[Collected data entries]
........

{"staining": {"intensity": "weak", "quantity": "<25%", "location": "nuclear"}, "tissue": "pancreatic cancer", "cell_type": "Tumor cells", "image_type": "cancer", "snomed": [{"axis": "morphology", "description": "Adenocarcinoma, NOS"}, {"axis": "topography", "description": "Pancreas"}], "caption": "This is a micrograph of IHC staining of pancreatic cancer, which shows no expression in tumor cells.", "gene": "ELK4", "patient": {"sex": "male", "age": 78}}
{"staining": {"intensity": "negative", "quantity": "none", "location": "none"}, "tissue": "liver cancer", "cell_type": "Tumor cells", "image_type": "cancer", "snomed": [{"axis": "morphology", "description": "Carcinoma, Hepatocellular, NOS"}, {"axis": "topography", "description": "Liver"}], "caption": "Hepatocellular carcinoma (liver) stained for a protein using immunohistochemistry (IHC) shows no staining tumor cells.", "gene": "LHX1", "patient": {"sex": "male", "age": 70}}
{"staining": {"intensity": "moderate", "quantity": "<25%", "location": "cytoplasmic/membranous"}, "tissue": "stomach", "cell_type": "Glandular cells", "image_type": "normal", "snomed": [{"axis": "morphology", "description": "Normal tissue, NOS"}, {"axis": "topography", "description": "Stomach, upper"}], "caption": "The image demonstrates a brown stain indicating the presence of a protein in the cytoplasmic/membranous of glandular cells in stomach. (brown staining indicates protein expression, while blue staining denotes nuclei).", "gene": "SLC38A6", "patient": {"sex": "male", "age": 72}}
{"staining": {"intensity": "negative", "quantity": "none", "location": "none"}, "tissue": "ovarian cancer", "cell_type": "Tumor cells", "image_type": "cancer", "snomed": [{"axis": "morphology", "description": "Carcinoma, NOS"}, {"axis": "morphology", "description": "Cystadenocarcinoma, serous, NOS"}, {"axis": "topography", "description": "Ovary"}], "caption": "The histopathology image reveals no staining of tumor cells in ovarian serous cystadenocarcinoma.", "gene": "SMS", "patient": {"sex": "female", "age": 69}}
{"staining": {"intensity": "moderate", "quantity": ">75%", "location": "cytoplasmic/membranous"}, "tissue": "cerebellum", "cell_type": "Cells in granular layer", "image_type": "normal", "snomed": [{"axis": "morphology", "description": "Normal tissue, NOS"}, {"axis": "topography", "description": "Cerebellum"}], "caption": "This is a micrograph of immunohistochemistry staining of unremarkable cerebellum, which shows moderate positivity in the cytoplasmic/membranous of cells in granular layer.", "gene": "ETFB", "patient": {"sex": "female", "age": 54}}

........

The answer is the full set of records, printed exactly as given.

Response to this task:
{"staining": {"intensity": "weak", "quantity": "<25%", "location": "nuclear"}, "tissue": "pancreatic cancer", "cell_type": "Tumor cells", "image_type": "cancer", "snomed": [{"axis": "morphology", "description": "Adenocarcinoma, NOS"}, {"axis": "topography", "description": "Pancreas"}], "caption": "This is a micrograph of IHC staining of pancreatic cancer, which shows no expression in tumor cells.", "gene": "ELK4", "patient": {"sex": "male", "age": 78}}
{"staining": {"intensity": "negative", "quantity": "none", "location": "none"}, "tissue": "liver cancer", "cell_type": "Tumor cells", "image_type": "cancer", "snomed": [{"axis": "morphology", "description": "Carcinoma, Hepatocellular, NOS"}, {"axis": "topography", "description": "Liver"}], "caption": "Hepatocellular carcinoma (liver) stained for a protein using immunohistochemistry (IHC) shows no staining tumor cells.", "gene": "LHX1", "patient": {"sex": "male", "age": 70}}
{"staining": {"intensity": "moderate", "quantity": "<25%", "location": "cytoplasmic/membranous"}, "tissue": "stomach", "cell_type": "Glandular cells", "image_type": "normal", "snomed": [{"axis": "morphology", "description": "Normal tissue, NOS"}, {"axis": "topography", "description": "Stomach, upper"}], "caption": "The image demonstrates a brown stain indicating the presence of a protein in the cytoplasmic/membranous of glandular cells in stomach. (brown staining indicates protein expression, while blue staining denotes nuclei).", "gene": "SLC38A6", "patient": {"sex": "male", "age": 72}}
{"staining": {"intensity": "negative", "quantity": "none", "location": "none"}, "tissue": "ovarian cancer", "cell_type": "Tumor cells", "image_type": "cancer", "snomed": [{"axis": "morphology", "description": "Carcinoma, NOS"}, {"axis": "morphology", "description": "Cystadenocarcinoma, serous, NOS"}, {"axis": "topography", "description": "Ovary"}], "caption": "The histopathology image reveals no staining of tumor cells in ovarian serous cystadenocarcinoma.", "gene": "SMS", "patient": {"sex": "female", "age": 69}}
{"staining": {"intensity": "moderate", "quantity": ">75%", "location": "cytoplasmic/membranous"}, "tissue": "cerebellum", "cell_type": "Cells in granular layer", "image_type": "normal", "snomed": [{"axis": "morphology", "description": "Normal tissue, NOS"}, {"axis": "topography", "description": "Cerebellum"}], "caption": "This is a micrograph of immunohistochemistry staining of unremarkable cerebellum, which shows moderate positivity in the cytoplasmic/membranous of cells in granular layer.", "gene": "ETFB", "patient": {"sex": "female", "age": 54}}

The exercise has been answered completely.